His case eventually landed before the Georgia Supreme Court, which narrowly voted to uphold the law. The standard was struck down by a divided 11th Circuit panel last year, but the full court pulled an about-face on Tuesday after hearing oral arguments in February.
The decision, written by Judge Frank Hull, said when the U.S. Supreme Court outlawed the execution of mentally disabled offenders in 2002, the justices were careful not to set rigid guidelines for who meets that definition. Instead, the court empowered each state to develop “appropriate” standards for determining who was actually mentally disabled.
Even if Georgia “somehow inappropriately struck the balance” when it adopted its standard, Hull wrote, only the U.S. Supreme Court can overturn the state’s law. And so far, she noted, the high court hasn’t weighed in.
“We do not decide whether Georgia’s burden of proof is constitutionally permissible, but only that no decision of the United States Supreme Court clearly establishes that it is unconstitutional,” Hull wrote.
Hill’s defense attorney, Brian Kammer, said he would “absolutely” appeal the decision to the Supreme Court.
The opinion was met with a flurry of dissents. Circuit Judge Beverly Martin said the state law runs counter to the “Supreme Court’s longstanding recognition that death is different.” And Circuit Judge Charles Wilson argued the majority asked the wrong question and reached the wrong answer.
“We are not asking what the constitutionally proper burden of proof is. We are not even asking what the constitutionally proper burden of proof should be,” he wrote. “We are simply asking what the constitutionally proper burden of proof cannot be. And it cannot be this.”

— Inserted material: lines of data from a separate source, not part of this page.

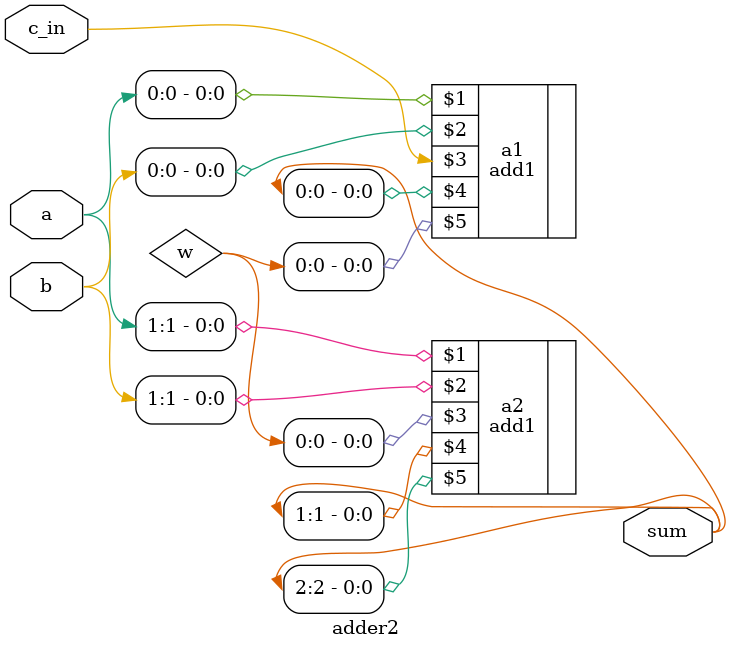
<source format=v>
`timescale 1ns / 1ps

module adder2(
        input [1:0]a,
        input [1:0]b,
        input c_in,
        output [2:0] sum
    );
    wire [2:0]w;
    
    add1 a1(a[0], b[0], c_in, sum[0], w[0]);
    add1 a2(a[1], b[1], w[0], sum[1], sum[2]);
    
endmodule

</source>
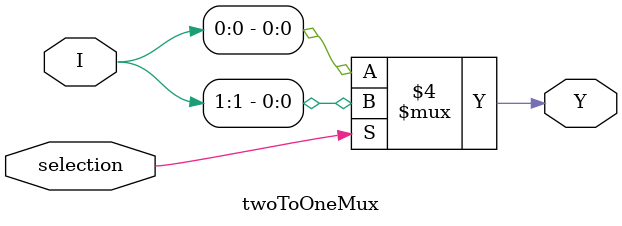
<source format=v>
`timescale 1ns / 1ps

module twoToOneMux
(
input [1:0] I,
input selection,
output reg Y
);

always @ (selection, I) begin
if (selection == 0)
Y=I[0];
else
Y=I[1];
end

endmodule


</source>
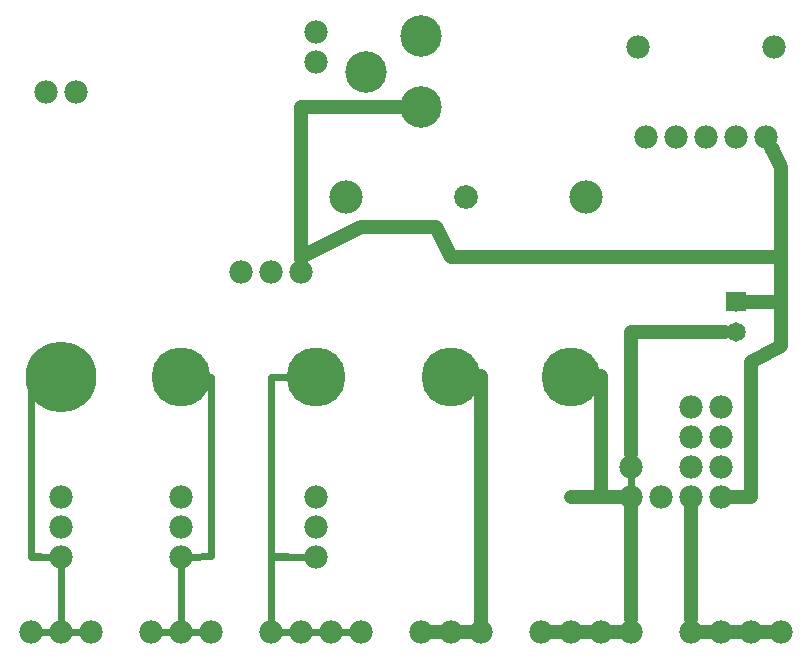
<source format=gbl>
G04 MADE WITH FRITZING*
G04 WWW.FRITZING.ORG*
G04 DOUBLE SIDED*
G04 HOLES PLATED*
G04 CONTOUR ON CENTER OF CONTOUR VECTOR*
%ASAXBY*%
%FSLAX23Y23*%
%MOIN*%
%OFA0B0*%
%SFA1.0B1.0*%
%ADD10C,0.065000*%
%ADD11C,0.078000*%
%ADD12C,0.079370*%
%ADD13C,0.110866*%
%ADD14C,0.138425*%
%ADD15C,0.196850*%
%ADD16C,0.236220*%
%ADD17C,0.024000*%
%ADD18C,0.048000*%
%ADD19R,0.001000X0.001000*%
%LNCOPPER0*%
G90*
G70*
G54D10*
X2428Y1072D03*
X2428Y1172D03*
G54D11*
X2178Y522D03*
X2078Y622D03*
X2078Y522D03*
X2378Y522D03*
X2378Y622D03*
X2378Y722D03*
X2378Y822D03*
X2278Y522D03*
X2278Y622D03*
X2278Y722D03*
X2278Y822D03*
G54D12*
X1528Y1522D03*
G54D13*
X1128Y1522D03*
X1928Y1522D03*
G54D11*
X2578Y72D03*
X2478Y72D03*
X2378Y72D03*
X2278Y72D03*
X2078Y72D03*
X1978Y72D03*
X1878Y72D03*
X1778Y72D03*
X1178Y72D03*
X1078Y72D03*
X978Y72D03*
X878Y72D03*
X1578Y72D03*
X1478Y72D03*
X1378Y72D03*
X678Y72D03*
X578Y72D03*
X478Y72D03*
X578Y522D03*
X578Y422D03*
X578Y322D03*
X1028Y522D03*
X1028Y422D03*
X1028Y322D03*
X178Y522D03*
X178Y422D03*
X178Y322D03*
X1028Y1972D03*
X1028Y2072D03*
X228Y1872D03*
X128Y1872D03*
G54D14*
X1194Y1937D03*
X1378Y1822D03*
X1378Y2056D03*
G54D11*
X978Y1272D03*
X878Y1272D03*
X778Y1272D03*
X2528Y1722D03*
X2428Y1722D03*
X2328Y1722D03*
X2228Y1722D03*
X2128Y1722D03*
X2556Y2022D03*
X2100Y2022D03*
X278Y72D03*
X178Y72D03*
X78Y72D03*
G54D15*
X1878Y922D03*
X1478Y922D03*
X1028Y922D03*
X578Y922D03*
G54D16*
X178Y922D03*
G54D17*
X878Y102D02*
X879Y323D01*
D02*
X879Y323D02*
X998Y322D01*
G54D18*
D02*
X2577Y1620D02*
X2577Y1322D01*
D02*
X1478Y1322D02*
X1427Y1422D01*
D02*
X2577Y1322D02*
X1478Y1322D01*
D02*
X1427Y1422D02*
X1177Y1422D01*
D02*
X1177Y1422D02*
X978Y1322D01*
D02*
X2546Y1685D02*
X2577Y1620D01*
D02*
X978Y1322D02*
X978Y1313D01*
D02*
X978Y1821D02*
X1307Y1822D01*
D02*
X978Y1313D02*
X978Y1821D01*
D02*
X2577Y1620D02*
X2577Y1171D01*
D02*
X2577Y1171D02*
X2464Y1171D01*
D02*
X2546Y1685D02*
X2577Y1620D01*
D02*
X2579Y1621D02*
X2547Y1685D01*
D02*
X2577Y1023D02*
X2579Y1621D01*
D02*
X2478Y970D02*
X2577Y1023D01*
D02*
X2479Y520D02*
X2478Y970D01*
D02*
X2419Y521D02*
X2479Y520D01*
D02*
X2078Y1072D02*
X2392Y1072D01*
D02*
X2078Y663D02*
X2078Y1072D01*
G54D17*
D02*
X77Y321D02*
X148Y322D01*
D02*
X77Y721D02*
X77Y321D01*
D02*
X77Y922D02*
X77Y721D01*
D02*
X147Y922D02*
X77Y922D01*
D02*
X879Y922D02*
X997Y922D01*
D02*
X879Y321D02*
X879Y922D01*
D02*
X998Y322D02*
X879Y321D01*
D02*
X178Y102D02*
X178Y292D01*
D02*
X578Y102D02*
X578Y292D01*
G54D18*
D02*
X2278Y113D02*
X2278Y480D01*
D02*
X1978Y522D02*
X1978Y923D01*
D02*
X1978Y923D02*
X1920Y922D01*
D02*
X1879Y521D02*
X1978Y522D01*
D02*
X2037Y522D02*
X1879Y521D01*
D02*
X1578Y923D02*
X1520Y922D01*
D02*
X1578Y71D02*
X1578Y923D01*
D02*
X1519Y71D02*
X1578Y71D01*
G54D17*
D02*
X178Y72D02*
X79Y72D01*
D02*
X148Y72D02*
X108Y72D01*
D02*
X248Y72D02*
X208Y72D01*
D02*
X548Y72D02*
X508Y72D01*
D02*
X608Y72D02*
X648Y72D01*
D02*
X948Y72D02*
X908Y72D01*
D02*
X1048Y72D02*
X1008Y72D01*
D02*
X1148Y72D02*
X1108Y72D01*
G54D18*
D02*
X1437Y72D02*
X1419Y72D01*
D02*
X1537Y72D02*
X1519Y72D01*
D02*
X1837Y72D02*
X1819Y72D01*
D02*
X1937Y72D02*
X1919Y72D01*
D02*
X2037Y72D02*
X2019Y72D01*
D02*
X2078Y113D02*
X2078Y480D01*
D02*
X2337Y72D02*
X2319Y72D01*
D02*
X2437Y72D02*
X2419Y72D01*
D02*
X2537Y72D02*
X2519Y72D01*
G54D17*
D02*
X2078Y592D02*
X2078Y552D01*
D02*
X147Y922D02*
X78Y922D01*
D02*
X78Y922D02*
X78Y323D01*
D02*
X78Y323D02*
X148Y322D01*
D02*
X677Y922D02*
X677Y323D01*
D02*
X677Y323D02*
X608Y322D01*
D02*
X609Y922D02*
X677Y922D01*
G54D19*
X2396Y1204D02*
X2459Y1204D01*
X2396Y1203D02*
X2460Y1203D01*
X2396Y1202D02*
X2460Y1202D01*
X2396Y1201D02*
X2460Y1201D01*
X2396Y1200D02*
X2460Y1200D01*
X2396Y1199D02*
X2460Y1199D01*
X2396Y1198D02*
X2460Y1198D01*
X2396Y1197D02*
X2460Y1197D01*
X2396Y1196D02*
X2460Y1196D01*
X2396Y1195D02*
X2460Y1195D01*
X2396Y1194D02*
X2460Y1194D01*
X2396Y1193D02*
X2460Y1193D01*
X2396Y1192D02*
X2460Y1192D01*
X2396Y1191D02*
X2460Y1191D01*
X2396Y1190D02*
X2460Y1190D01*
X2396Y1189D02*
X2460Y1189D01*
X2396Y1188D02*
X2460Y1188D01*
X2396Y1187D02*
X2460Y1187D01*
X2396Y1186D02*
X2460Y1186D01*
X2396Y1185D02*
X2423Y1185D01*
X2432Y1185D02*
X2460Y1185D01*
X2396Y1184D02*
X2420Y1184D01*
X2435Y1184D02*
X2460Y1184D01*
X2396Y1183D02*
X2419Y1183D01*
X2436Y1183D02*
X2460Y1183D01*
X2396Y1182D02*
X2418Y1182D01*
X2437Y1182D02*
X2460Y1182D01*
X2396Y1181D02*
X2417Y1181D01*
X2438Y1181D02*
X2460Y1181D01*
X2396Y1180D02*
X2416Y1180D01*
X2439Y1180D02*
X2460Y1180D01*
X2396Y1179D02*
X2415Y1179D01*
X2440Y1179D02*
X2460Y1179D01*
X2396Y1178D02*
X2415Y1178D01*
X2440Y1178D02*
X2460Y1178D01*
X2396Y1177D02*
X2414Y1177D01*
X2441Y1177D02*
X2460Y1177D01*
X2396Y1176D02*
X2414Y1176D01*
X2441Y1176D02*
X2460Y1176D01*
X2396Y1175D02*
X2414Y1175D01*
X2441Y1175D02*
X2460Y1175D01*
X2396Y1174D02*
X2413Y1174D01*
X2442Y1174D02*
X2460Y1174D01*
X2396Y1173D02*
X2413Y1173D01*
X2442Y1173D02*
X2460Y1173D01*
X2396Y1172D02*
X2413Y1172D01*
X2442Y1172D02*
X2460Y1172D01*
X2396Y1171D02*
X2413Y1171D01*
X2442Y1171D02*
X2460Y1171D01*
X2396Y1170D02*
X2413Y1170D01*
X2442Y1170D02*
X2460Y1170D01*
X2396Y1169D02*
X2414Y1169D01*
X2441Y1169D02*
X2460Y1169D01*
X2396Y1168D02*
X2414Y1168D01*
X2441Y1168D02*
X2460Y1168D01*
X2396Y1167D02*
X2414Y1167D01*
X2441Y1167D02*
X2460Y1167D01*
X2396Y1166D02*
X2415Y1166D01*
X2440Y1166D02*
X2460Y1166D01*
X2396Y1165D02*
X2415Y1165D01*
X2440Y1165D02*
X2460Y1165D01*
X2396Y1164D02*
X2416Y1164D01*
X2439Y1164D02*
X2460Y1164D01*
X2396Y1163D02*
X2417Y1163D01*
X2438Y1163D02*
X2460Y1163D01*
X2396Y1162D02*
X2417Y1162D01*
X2438Y1162D02*
X2460Y1162D01*
X2396Y1161D02*
X2419Y1161D01*
X2436Y1161D02*
X2460Y1161D01*
X2396Y1160D02*
X2420Y1160D01*
X2435Y1160D02*
X2460Y1160D01*
X2396Y1159D02*
X2423Y1159D01*
X2433Y1159D02*
X2460Y1159D01*
X2396Y1158D02*
X2460Y1158D01*
X2396Y1157D02*
X2460Y1157D01*
X2396Y1156D02*
X2460Y1156D01*
X2396Y1155D02*
X2460Y1155D01*
X2396Y1154D02*
X2460Y1154D01*
X2396Y1153D02*
X2460Y1153D01*
X2396Y1152D02*
X2460Y1152D01*
X2396Y1151D02*
X2460Y1151D01*
X2396Y1150D02*
X2460Y1150D01*
X2396Y1149D02*
X2460Y1149D01*
X2396Y1148D02*
X2460Y1148D01*
X2396Y1147D02*
X2460Y1147D01*
X2396Y1146D02*
X2460Y1146D01*
X2396Y1145D02*
X2460Y1145D01*
X2396Y1144D02*
X2460Y1144D01*
X2396Y1143D02*
X2460Y1143D01*
X2396Y1142D02*
X2460Y1142D01*
X2396Y1141D02*
X2460Y1141D01*
X2396Y1140D02*
X2460Y1140D01*
D02*
G04 End of Copper0*
M02*
</source>
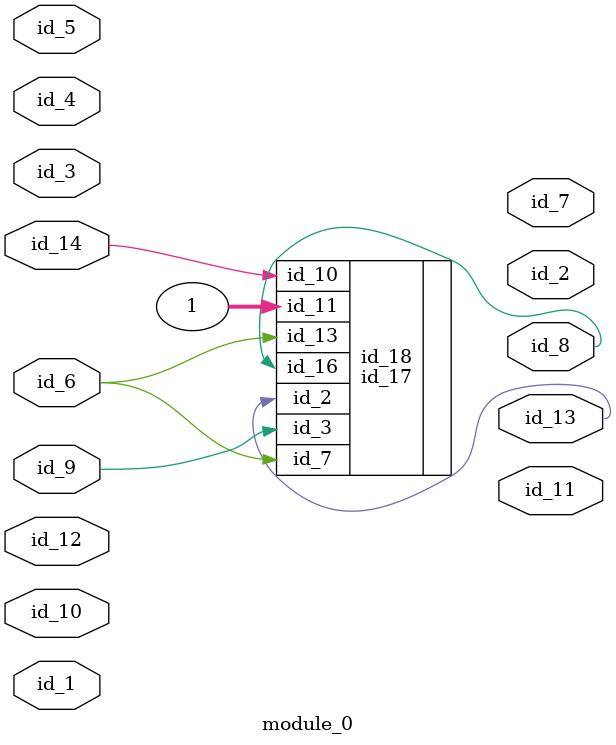
<source format=v>
module module_0 (
    id_1,
    id_2,
    id_3,
    id_4,
    id_5,
    id_6,
    id_7,
    id_8,
    id_9,
    id_10,
    id_11,
    id_12,
    id_13,
    id_14
);
  input id_14;
  output id_13;
  input id_12;
  output id_11;
  input id_10;
  input id_9;
  output id_8;
  output id_7;
  input id_6;
  input id_5;
  input id_4;
  input id_3;
  output id_2;
  input id_1;
  id_15 id_16 (
      .id_7(~id_14),
      .id_9(id_8 & id_14),
      .id_4(1),
      .id_7(id_3)
  );
  id_17 id_18 (
      .id_3 (1'b0),
      .id_10(id_6),
      .id_2 (id_13),
      .id_13((id_1)),
      .id_7 (id_6),
      .id_10(id_14),
      .id_3 (id_9),
      .id_16(id_8),
      .id_13(id_6),
      .id_11(id_3),
      .id_11(1)
  );
endmodule

</source>
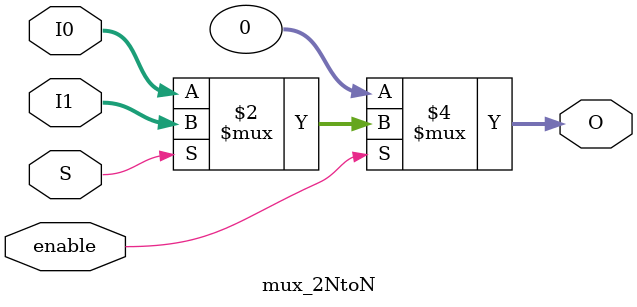
<source format=sv>
/*
MUX 2:1 parametrizable para N bits
*/
module mux_2NtoN
	# (parameter N = 32)
	  (I0, I1, S, enable, O);
	
	input  logic [N-1:0] I0;
	input  logic [N-1:0] I1;

	input  logic 		  S;
	input  logic	 enable;
	output logic [N-1:0]  O;

	always_comb begin

		O = '0;

		if (enable)
			O = S ? I1 : I0;
		
	end

endmodule

</source>
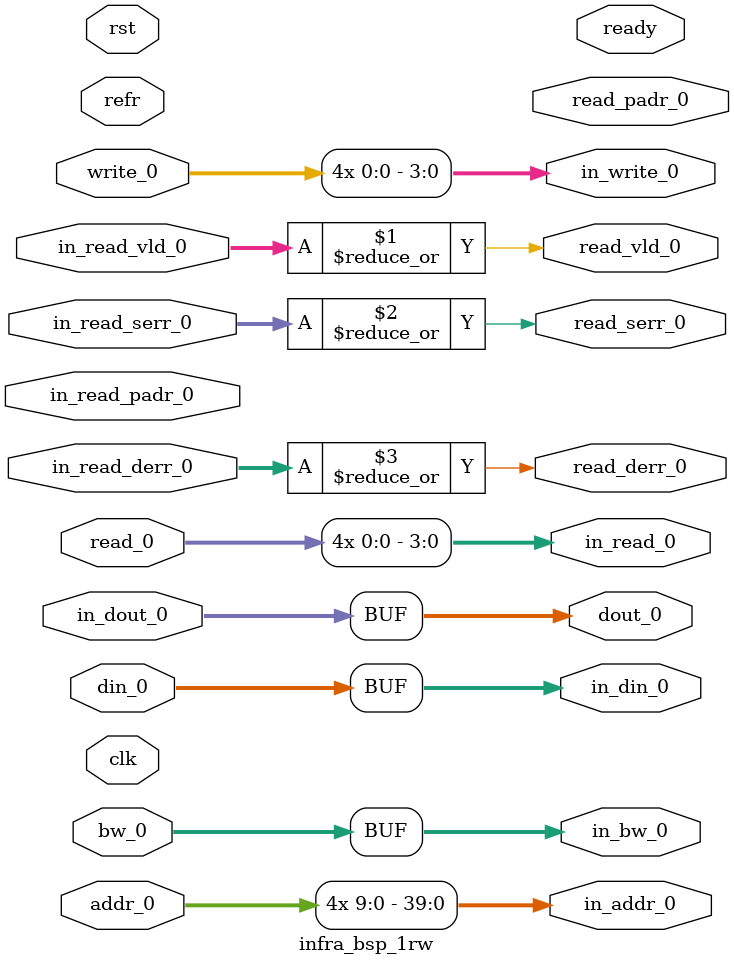
<source format=v>
module infra_bsp_1rw
#(
parameter AW = 10, 
parameter DW = 32,
parameter BSPF = 4,
parameter BNKDW = 8,
parameter PADW = 0
)
(
input clk, 
input rst, 
input refr,
output ready,
 
input 				read_0, 
input 				write_0, 
input  [AW - 1:0] 	addr_0, 
input  [DW-1:0] 	bw_0,
input  [DW - 1:0] 	din_0, 
output [DW - 1:0] 	dout_0,
output 				read_vld_0, 
output 				read_serr_0,
output 				read_derr_0, 
output [PADW - 1:0] read_padr_0,

output [BSPF - 1:0]			in_read_0, 
output [BSPF - 1:0]			in_write_0, 
output [AW*BSPF - 1:0] 		in_addr_0, 
output [BNKDW*BSPF - 1:0] 	in_bw_0,
output [BNKDW*BSPF - 1:0] 	in_din_0, 
input  [BNKDW*BSPF - 1:0] 	in_dout_0,
input  [BSPF - 1:0]			in_read_vld_0, 
input  [BSPF - 1:0]			in_read_serr_0,
input  [BSPF - 1:0]			in_read_derr_0, 
input  [PADW*BSPF - 1:0] 	in_read_padr_0
);
	assign in_read_0 = {BSPF{read_0}};
	assign in_write_0 = {BSPF{write_0}};
	assign in_addr_0 = {BSPF{addr_0}};
	assign in_bw_0 = bw_0;
	assign in_din_0 = din_0;
	assign dout_0 = in_dout_0;
	assign read_vld_0 = |in_read_vld_0;
	assign read_serr_0 = |in_read_serr_0;
	assign read_derr_0 = |in_read_derr_0;

endmodule


</source>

Barkett, in a dissent joined by Martin and Circuit Judge Stanley Marcus, noted Georgia’s unique history on the divisive debate. She said while Georgia became the first state in 1988 to ban executing inmates who have a mental disability, “it is the only one to guarantee precisely the opposite result” by requiring offenders to meet the strict standard.
“No state has the power to deny citizens any of their federal constitutional rights,” she wrote, adding that Georgia cannot “indirectly authorize the execution of mentally retarded offenders through a procedure that in practical operation accomplishes that result.”